優先審査、川内前進 原子力規制委 [鹿児島県]

 九州電力は5日、原子力規制委員会の安全審査で、川内原発1、2号機鹿児島県薩摩川内市の最大規模の地震の揺れ基準地震動を従来の585ガルから620ガルに引き上げる方針を示した。規制委はおおむね妥当と評価し、安全審査で最大の焦点である基準地震動の検討は大きなヤマ場を超えた。川内原発は、規制委が今月中に絞り込む優先審査対象に近づいた。
 九電は昨年12月、北海道北部で2004年に起きたマグニチュードM5・7の地震が原発敷地直下で発生したと想定して基準地震動を再評価し、申請時の540ガルを585ガルに修正。今回、同じ地震の揺れのデータを独自分析し、「余裕をみて」九電、さらに620ガルに引き上げた。

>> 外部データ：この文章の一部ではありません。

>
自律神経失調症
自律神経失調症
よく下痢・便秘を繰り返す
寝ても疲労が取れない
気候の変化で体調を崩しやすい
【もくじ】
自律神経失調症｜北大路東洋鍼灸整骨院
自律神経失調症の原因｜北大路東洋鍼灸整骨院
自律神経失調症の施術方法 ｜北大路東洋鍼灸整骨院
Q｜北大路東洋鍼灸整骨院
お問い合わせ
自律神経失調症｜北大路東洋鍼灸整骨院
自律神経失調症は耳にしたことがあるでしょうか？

 基準地震動が上がれば機器の耐震設計も変更する必要があり、九電は並行して作業を進めている。ただ、九電幹部は機器の設計に「大きな影響は受けないだろう」としている。 九電の方針に対し、規制委側からは数値の詳細な説明を求められた程度で、大きな指摘はなかった。川内原発は2月に規制委から示された地震津波の課題七つのうち、最大懸案の基準地震動を含む三つをほぼクリアした格好。残る火砕流や敷地内断層の評価などの検討を進める。
 この日は玄海原発佐賀県玄海町の基準地震動も同様に620ガルに引き上げる方針を説明。しかし、一部の地震を検討対象から除外した根拠の説明がなく、課題が残った。 また、九電と同様に審査が比較的進んでいる関西電力大飯原発3、4号機福井県の基準地震動の妥当性も検討されたが、計算手法や解釈の仕方などが不適切とされ、大幅な見直しを求められた。規制委は次回会合を12日に開く予定。